The data Block Start

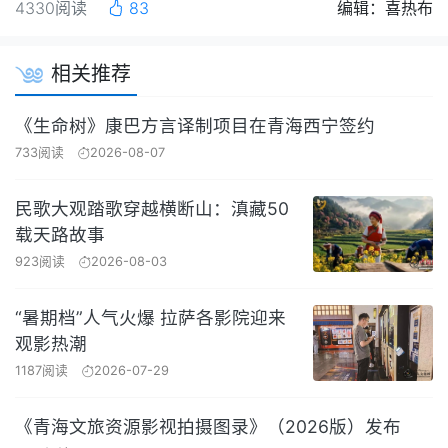
4330阅读
83
编辑：喜热布
相关推荐
《生命树》康巴方言译制项目在青海西宁签约
733阅读
2026-08-07
民歌大观踏歌穿越横断山：滇藏50
载天路故事
923阅读
2026-08-03
“暑期档”人气火爆 拉萨各影院迎来
观影热潮
1187阅读
2026-07-29
《青海文旅资源影视拍摄图录》（2026版）发布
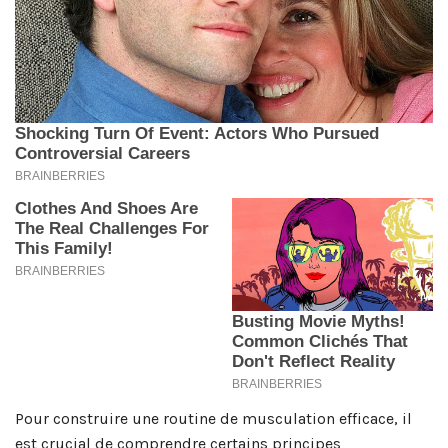
Pour construire une routine de musculation efficace, il
est crucial de comprendre certains principes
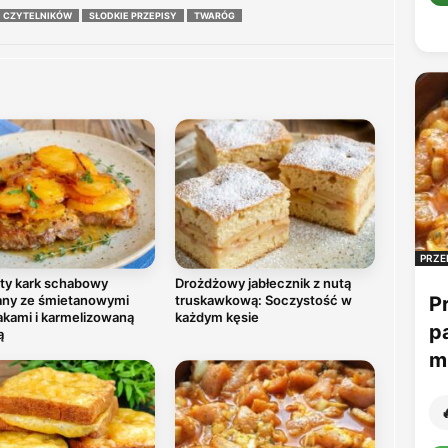
D CZYTELNIKÓW
SŁODKIE PRZEPISY
TWARÓG
PRZE
ty kark schabowy
Drożdżowy jabłecznik z nutą
any ze śmietanowymi
truskawkową: Soczystość w
P
akami i karmelizowaną
każdym kęsie
p
ą
mu
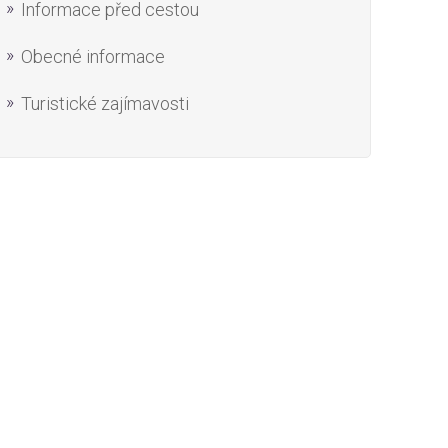
Informace před cestou
Obecné informace
Turistické zajímavosti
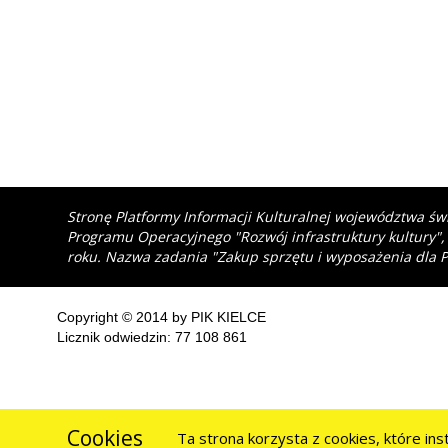
Stronę Platformy Informacji Kulturalnej województwa św
Programu Operacyjnego "Rozwój infrastruktury kultury",
roku. Nazwa zadania "Zakup sprzętu i wyposażenia dla P
Copyright © 2014 by PIK KIELCE
Licznik odwiedzin: 77 108 861
Cookies
Ta strona korzysta z cookies, które in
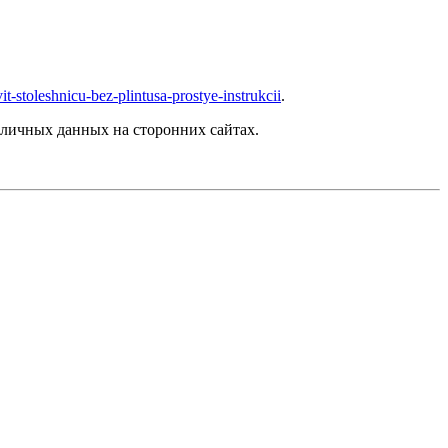
it-stoleshnicu-bez-plintusa-prostye-instrukcii
.
личных данных на сторонних сайтах.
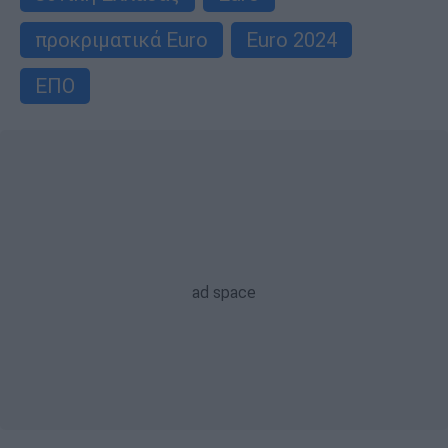
προκριματικά Euro
Euro 2024
ΕΠΟ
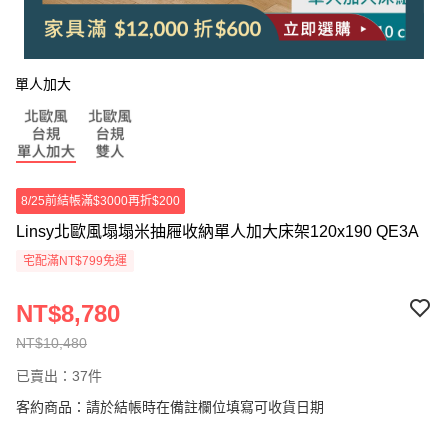
單人加大
8/25前結帳滿$3000再折$200
Linsy北歐風塌塌米抽屜收納單人加大床架120x190 QE3A
宅配滿NT$799免運
NT$8,780
NT$10,480
已賣出：37件
客約商品：請於結帳時在備註欄位填寫可收貨日期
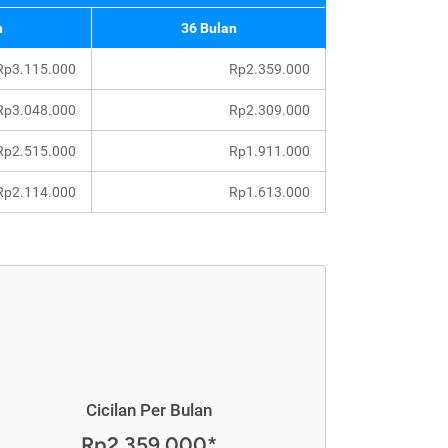
n
36 Bulan
Rp3.115.000
Rp2.359.000
Rp3.048.000
Rp2.309.000
Rp2.515.000
Rp1.911.000
Rp2.114.000
Rp1.613.000
Cicilan Per Bulan
Rp2.359.000*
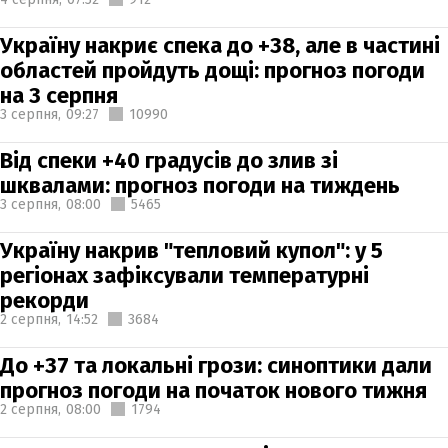
Україну накриє спека до +38, але в частині
областей пройдуть дощі: прогноз погоди
на 3 серпня
3 серпня,
09:27
10990
Від спеки +40 градусів до злив зі
шквалами: прогноз погоди на тиждень
3 серпня,
08:00
5465
Україну накрив "тепловий купол": у 5
регіонах зафіксували температурні
рекорди
2 серпня,
14:52
3684
До +37 та локальні грози: синоптики дали
прогноз погоди на початок нового тижня
2 серпня,
08:00
1794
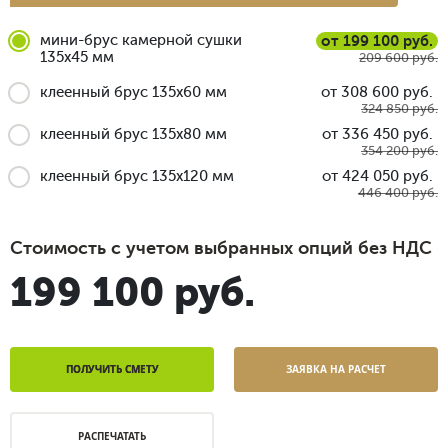
мини-брус камерной сушки
от 199 100 руб.
135x45 мм
209 600 руб.
клеенный брус 135x60 мм
от 308 600 руб.
324 850 руб.
клеенный брус 135x80 мм
от 336 450 руб.
354 200 руб.
клеенный брус 135x120 мм
от 424 050 руб.
446 400 руб.
Стоимость с учетом выбранных опций без НДС
199 100 руб.
ПОЛУЧИТЬ СМЕТУ
ЗАЯВКА НА РАСЧЕТ
РАСПЕЧАТАТЬ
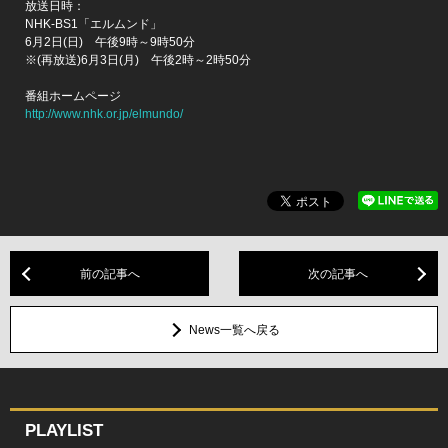
放送日時：
NHK-BS1「エルムンド」
6月2日(日) 午後9時～9時50分
※(再放送)6月3日(月) 午後2時～2時50分
番組ホームページ
http://www.nhk.or.jp/elmundo/
前の記事へ
次の記事へ
News一覧へ戻る
PLAYLIST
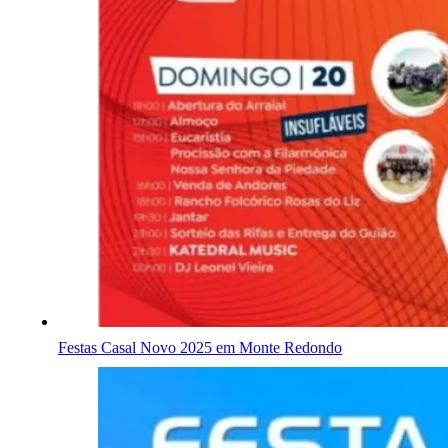
Festas Casal Novo 2025 em Monte Redondo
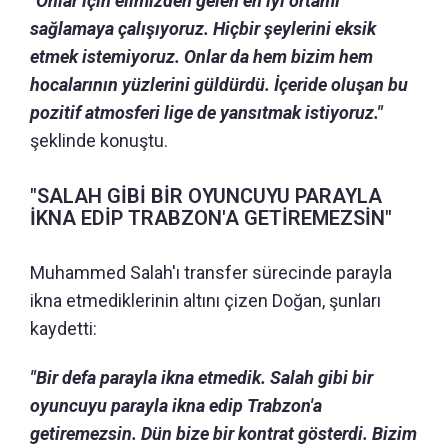
"Onlar için elimizden gelen en iyi ortamı
sağlamaya çalışıyoruz. Hiçbir şeylerini eksik
etmek istemiyoruz. Onlar da hem bizim hem
hocalarının yüzlerini güldürdü. İçeride oluşan bu
pozitif atmosferi lige de yansıtmak istiyoruz."
şeklinde konuştu.
"SALAH GİBİ BİR OYUNCUYU PARAYLA
İKNA EDİP TRABZON'A GETİREMEZSİN"
Muhammed Salah'ı transfer sürecinde parayla
ikna etmediklerinin altını çizen Doğan, şunları
kaydetti:
"Bir defa parayla ikna etmedik. Salah gibi bir
oyuncuyu parayla ikna edip Trabzon'a
getiremezsin. Dün bize bir kontrat gösterdi. Bizim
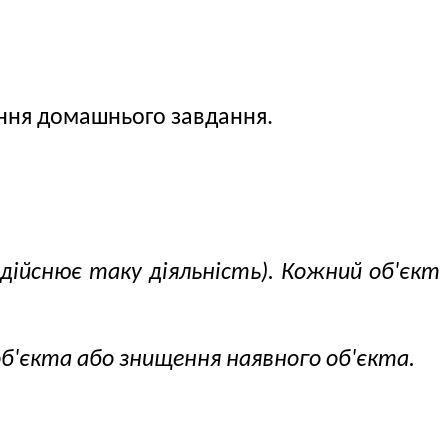
нання домашнього завдання.
здійснює таку діяльність). Кожний об'єкт
об'єкта або знищення наявного об'єкта.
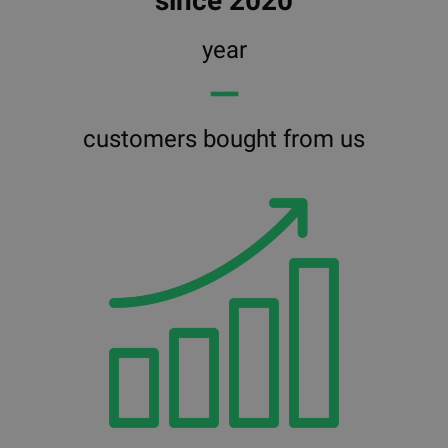
since 2020
year
━━
customers bought from us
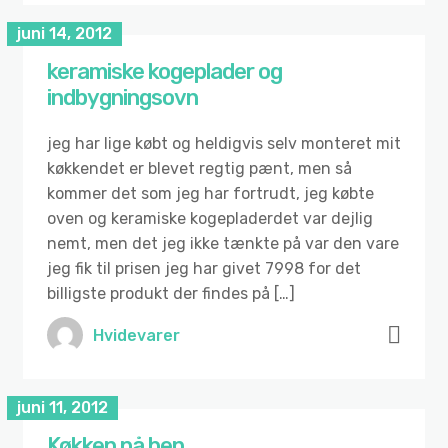
juni 14, 2012
keramiske kogeplader og
indbygningsovn
jeg har lige købt og heldigvis selv monteret mit
køkkendet er blevet regtig pænt, men så
kommer det som jeg har fortrudt, jeg købte
oven og keramiske kogepladerdet var dejlig
nemt, men det jeg ikke tænkte på var den vare
jeg fik til prisen jeg har givet 7998 for det
billigste produkt der findes på […]
Hvidevarer
juni 11, 2012
Køkken på ben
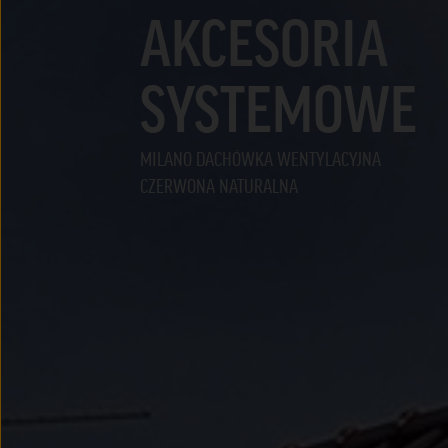
AKCESORIA
SYSTEMOWE
MILANO DACHÓWKA WENTYLACYJNA
CZERWONA NATURALNA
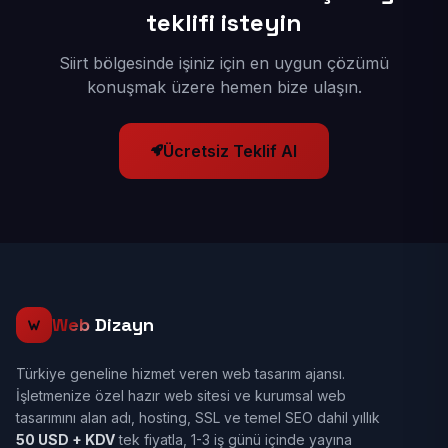
teklifi isteyin
Siirt bölgesinde işiniz için en uygun çözümü
konuşmak üzere hemen bize ulaşın.
Ücretsiz Teklif Al
Web
Dizayn
Türkiye geneline hizmet veren web tasarım ajansı.
İşletmenize özel hazır web sitesi ve kurumsal web
tasarımını alan adı, hosting, SSL ve temel SEO dahil yıllık
50 USD + KDV
tek fiyatla, 1-3 iş günü içinde yayına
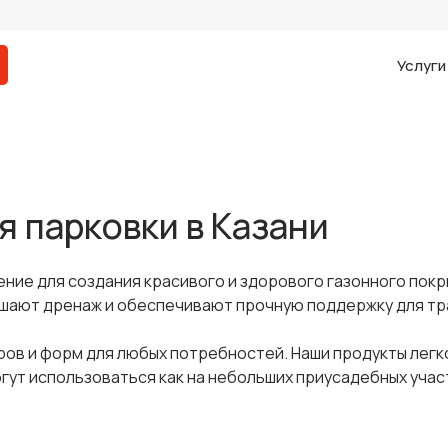
Услуг
я парковки в Казани
ние для создания красивого и здорового газонного покр
шают дренаж и обеспечивают прочную поддержку для тр
ов и форм для любых потребностей. Наши продукты легк
ут использоваться как на небольших приусадебных участк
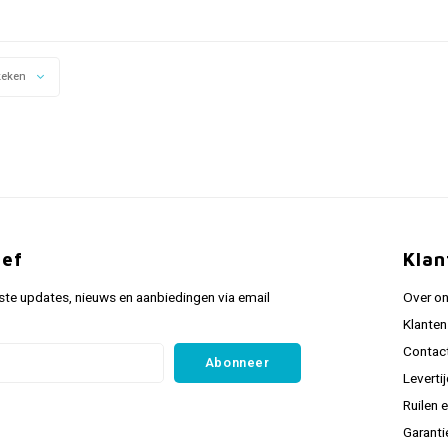
keken
ief
Klan
ste updates, nieuws en aanbiedingen via email
Over o
Klanten
Contac
Abonneer
Leverti
Ruilen 
Garanti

The data Block End

◆ Task directions ◆
Copy out the text from every entry above, line for line and unchanged, leaving out the pictures.

◆ Task result ◆
4330阅读
83
编辑：喜热布
相关推荐
《生命树》康巴方言译制项目在青海西宁签约
733阅读
2026-08-07
民歌大观踏歌穿越横断山：滇藏50
载天路故事
923阅读
2026-08-03
“暑期档”人气火爆 拉萨各影院迎来
观影热潮
1187阅读
2026-07-29
《青海文旅资源影视拍摄图录》（2026版）发布
Pour construire une routine de musculation efficace, il
est crucial de comprendre certains principes
D CZYTELNIKÓW
SŁODKIE PRZEPISY
TWARÓG
PRZE
ty kark schabowy
Drożdżowy jabłecznik z nutą
any ze śmietanowymi
truskawkową: Soczystość w
P
akami i karmelizowaną
każdym kęsie
p
ą
mu
Informace před cestou
Obecné informace
Turistické zajímavosti
Stronę Platformy Informacji Kulturalnej województwa św
Programu Operacyjnego "Rozwój infrastruktury kultury",
roku. Nazwa zadania "Zakup sprzętu i wyposażenia dla P
Copyright © 2014 by PIK KIELCE
Licznik odwiedzin: 77 108 861
Cookies
Ta strona korzysta z cookies, które in
it-stoleshnicu-bez-plintusa-prostye-instrukcii
.
личных данных на сторонних сайтах.
προκριματικά Euro
Euro 2024
ΕΠΟ
單人加大
8/25前結帳滿$3000再折$200
Linsy北歐風塌塌米抽屜收納單人加大床架120x190 QE3A
宅配滿NT$799免運
NT$8,780
NT$10,480
已賣出：37件
客約商品：請於結帳時在備註欄位填寫可收貨日期
n
36 Bulan
Rp3.115.000
Rp2.359.000
Rp3.048.000
Rp2.309.000
Rp2.515.000
Rp1.911.000
Rp2.114.000
Rp1.613.000
Cicilan Per Bulan
Rp2.359.000*
Україну накриє спека до +38, але в частині
областей пройдуть дощі: прогноз погоди
на 3 серпня
3 серпня,
09:27
10990
Від спеки +40 градусів до злив зі
шквалами: прогноз погоди на тиждень
3 серпня,
08:00
5465
Україну накрив "тепловий купол": у 5
регіонах зафіксували температурні
рекорди
2 серпня,
14:52
3684
До +37 та локальні грози: синоптики дали
прогноз погоди на початок нового тижня
2 серпня,
08:00
1794
мини-брус камерной сушки
от 199 100 руб.
135x45 мм
209 600 руб.
клеенный брус 135x60 мм
от 308 600 руб.
324 850 руб.
клеенный брус 135x80 мм
от 336 450 руб.
354 200 руб.
клеенный брус 135x120 мм
от 424 050 руб.
446 400 руб.
Стоимость с учетом выбранных опций без НДС
199 100 руб.
ПОЛУЧИТЬ СМЕТУ
ЗАЯВКА НА РАСЧЕТ
РАСПЕЧАТАТЬ
放送日時：
NHK-BS1「エルムンド」
6月2日(日) 午後9時～9時50分
※(再放送)6月3日(月) 午後2時～2時50分
番組ホームページ
http://www.nhk.or.jp/elmundo/
前の記事へ
次の記事へ
News一覧へ戻る
PLAYLIST
Festas Casal Novo 2025 em Monte Redondo
"Onlar için elimizden gelen en iyi ortamı
sağlamaya çalışıyoruz. Hiçbir şeylerini eksik
etmek istemiyoruz. Onlar da hem bizim hem
hocalarının yüzlerini güldürdü. İçeride oluşan bu
pozitif atmosferi lige de yansıtmak istiyoruz."
şeklinde konuştu.
"SALAH GİBİ BİR OYUNCUYU PARAYLA
İKNA EDİP TRABZON'A GETİREMEZSİN"
Muhammed Salah'ı transfer sürecinde parayla
ikna etmediklerinin altını çizen Doğan, şunları
kaydetti:
"Bir defa parayla ikna etmedik. Salah gibi bir
oyuncuyu parayla ikna edip Trabzon'a
getiremezsin. Dün bize bir kontrat gösterdi. Bizim
нання домашнього завдання.
здійснює таку діяльність). Кожний об'єкт
об'єкта або знищення наявного об'єкта.
since 2020
year
━━
customers bought from us
juni 14, 2012
keramiske kogeplader og
indbygningsovn
jeg har lige købt og heldigvis selv monteret mit
køkkendet er blevet regtig pænt, men så
kommer det som jeg har fortrudt, jeg købte
oven og keramiske kogepladerdet var dejlig
nemt, men det jeg ikke tænkte på var den vare
jeg fik til prisen jeg har givet 7998 for det
billigste produkt der findes på […]
Hvidevarer
juni 11, 2012
Køkken på ben
AKCESORIA
SYSTEMOWE
MILANO DACHÓWKA WENTYLACYJNA
CZERWONA NATURALNA
teklifi isteyin
Siirt bölgesinde işiniz için en uygun çözümü
konuşmak üzere hemen bize ulaşın.
Ücretsiz Teklif Al
Web
Dizayn
Türkiye geneline hizmet veren web tasarım ajansı.
İşletmenize özel hazır web sitesi ve kurumsal web
tasarımını alan adı, hosting, SSL ve temel SEO dahil yıllık
50 USD + KDV
tek fiyatla, 1-3 iş günü içinde yayına
Услуг
я парковки в Казани
ние для создания красивого и здорового газонного покр
шают дренаж и обеспечивают прочную поддержку для тр
ов и форм для любых потребностей. Наши продукты легк
ут использоваться как на небольших приусадебных участк
keken
ief
Klan
ste updates, nieuws en aanbiedingen via email
Over o
Klanten
Contac
Abonneer
Leverti
Ruilen 
Garanti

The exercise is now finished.